Abstract

ABSTRACTThe reversibility of antibiotic resistance is theoretically attractive due to the prospect of restoring the clinical potency of antibiotics. It is important to find out the factors that affect the reversibility of antibiotic resistance. Here, an mcr-1-positive multidrug-resistant (MDR) environmental Escherichia coli isolate was successively passaged under four antibiotic-free culture conditions. The relative abundances of multiple antibiotic resistance genes (ARGs) kept decreasing during the successive passages. The linear correlations between abundances of ARGs on the same MDR plasmid reflected that the decay of antibiotic resistance during the passage was mainly due to the elimination of the MDR plasmid (pMCR_W5-6). Colistin-susceptible strains were isolated at the end of the passage. The whole-genome sequencing of two susceptible isolates detected the elimination of the MDR plasmid and deletion of the mcr-1 gene. Deletions of DNA fragments from chromosome and plasmid were closely related to a variety of insertion sequences (ISs). The results of coculture of resistant and susceptible strains at different antibiotic concentrations indicated that the high fitness cost led to the poor stability of mobile ARGs. Strict control of the use of antibiotics can at least reverse the severe antibiotic resistance caused by mobile ARGs of high fitness cost. IMPORTANCE The dissemination of bacterial antibiotic resistance is a serious threat to human health.
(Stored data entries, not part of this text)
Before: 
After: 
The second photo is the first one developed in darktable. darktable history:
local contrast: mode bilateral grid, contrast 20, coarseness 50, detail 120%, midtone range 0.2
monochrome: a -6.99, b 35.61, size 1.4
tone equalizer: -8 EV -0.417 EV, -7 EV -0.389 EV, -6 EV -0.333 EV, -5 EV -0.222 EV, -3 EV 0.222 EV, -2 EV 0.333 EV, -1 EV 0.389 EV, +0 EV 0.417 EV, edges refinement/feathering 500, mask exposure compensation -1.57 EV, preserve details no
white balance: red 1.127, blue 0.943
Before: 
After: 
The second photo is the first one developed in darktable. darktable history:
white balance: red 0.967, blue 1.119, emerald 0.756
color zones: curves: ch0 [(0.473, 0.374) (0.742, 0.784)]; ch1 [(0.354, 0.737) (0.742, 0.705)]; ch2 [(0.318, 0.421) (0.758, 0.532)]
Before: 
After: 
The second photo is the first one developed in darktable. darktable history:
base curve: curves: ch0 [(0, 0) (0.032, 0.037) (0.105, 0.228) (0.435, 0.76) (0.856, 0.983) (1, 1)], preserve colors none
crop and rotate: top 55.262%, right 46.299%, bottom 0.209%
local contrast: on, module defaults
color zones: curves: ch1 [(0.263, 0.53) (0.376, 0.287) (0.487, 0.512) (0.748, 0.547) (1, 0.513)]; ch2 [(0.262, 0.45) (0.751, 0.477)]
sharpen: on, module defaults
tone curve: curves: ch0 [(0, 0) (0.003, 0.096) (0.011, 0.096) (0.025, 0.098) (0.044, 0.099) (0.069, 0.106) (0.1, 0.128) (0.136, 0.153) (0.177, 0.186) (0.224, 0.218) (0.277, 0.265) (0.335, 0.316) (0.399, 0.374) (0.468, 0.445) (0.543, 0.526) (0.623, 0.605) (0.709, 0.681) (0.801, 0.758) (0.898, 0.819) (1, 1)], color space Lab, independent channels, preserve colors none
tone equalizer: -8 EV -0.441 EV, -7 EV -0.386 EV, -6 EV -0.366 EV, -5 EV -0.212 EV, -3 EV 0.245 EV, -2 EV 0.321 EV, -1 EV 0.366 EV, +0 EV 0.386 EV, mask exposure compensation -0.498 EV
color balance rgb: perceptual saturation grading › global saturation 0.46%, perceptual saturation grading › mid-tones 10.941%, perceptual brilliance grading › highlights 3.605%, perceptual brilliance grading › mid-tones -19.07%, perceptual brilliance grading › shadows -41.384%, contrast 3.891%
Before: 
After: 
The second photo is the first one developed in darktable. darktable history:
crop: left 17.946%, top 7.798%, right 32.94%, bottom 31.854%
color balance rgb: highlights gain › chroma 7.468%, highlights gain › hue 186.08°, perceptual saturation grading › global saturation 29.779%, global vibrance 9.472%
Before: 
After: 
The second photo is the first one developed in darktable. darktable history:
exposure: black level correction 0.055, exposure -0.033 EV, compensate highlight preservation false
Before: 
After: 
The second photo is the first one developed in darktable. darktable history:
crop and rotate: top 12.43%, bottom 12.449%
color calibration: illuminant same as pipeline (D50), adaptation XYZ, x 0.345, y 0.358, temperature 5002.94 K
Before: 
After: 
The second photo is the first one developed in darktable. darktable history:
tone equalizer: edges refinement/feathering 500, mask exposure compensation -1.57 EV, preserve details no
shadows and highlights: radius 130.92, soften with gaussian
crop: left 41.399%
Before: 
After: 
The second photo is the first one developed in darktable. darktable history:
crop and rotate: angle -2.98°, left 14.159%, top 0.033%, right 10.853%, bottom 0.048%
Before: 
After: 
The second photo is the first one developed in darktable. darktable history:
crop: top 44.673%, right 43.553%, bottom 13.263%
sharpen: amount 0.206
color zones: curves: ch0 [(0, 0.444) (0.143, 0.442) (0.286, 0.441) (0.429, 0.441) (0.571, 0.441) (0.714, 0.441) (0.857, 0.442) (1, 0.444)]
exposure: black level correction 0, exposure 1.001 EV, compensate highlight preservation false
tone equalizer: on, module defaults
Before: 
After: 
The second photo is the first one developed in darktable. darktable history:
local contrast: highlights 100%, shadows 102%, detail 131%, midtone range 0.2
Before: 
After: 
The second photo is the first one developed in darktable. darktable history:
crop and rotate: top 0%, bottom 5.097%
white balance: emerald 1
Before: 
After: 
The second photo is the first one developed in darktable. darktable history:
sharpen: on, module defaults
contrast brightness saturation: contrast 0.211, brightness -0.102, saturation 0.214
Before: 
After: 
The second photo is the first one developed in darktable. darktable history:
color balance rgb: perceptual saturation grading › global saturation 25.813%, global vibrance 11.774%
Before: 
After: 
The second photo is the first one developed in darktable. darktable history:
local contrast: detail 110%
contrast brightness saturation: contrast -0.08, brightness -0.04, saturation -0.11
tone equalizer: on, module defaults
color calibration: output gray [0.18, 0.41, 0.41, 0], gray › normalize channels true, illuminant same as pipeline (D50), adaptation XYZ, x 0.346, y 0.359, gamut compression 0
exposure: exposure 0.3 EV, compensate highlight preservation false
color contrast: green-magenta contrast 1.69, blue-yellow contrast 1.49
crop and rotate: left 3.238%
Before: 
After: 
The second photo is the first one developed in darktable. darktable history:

The development of new antibiotics faces both economic and technological challenges. The reversibility of antibiotic resistance has become an important issue causing wide concern due to the prospect of restoring the clinical potency of antibiotics. Our study suggests that the high mobility of ARGs of high fitness cost may just reflect their poor stability. Therefore, strict control of the use of antibiotics can at least reverse the severe antibiotic resistance caused by mobile ARGs of high fitness cost. This study brings hope for the possibility of curbing the dissemination of antibiotic resistance.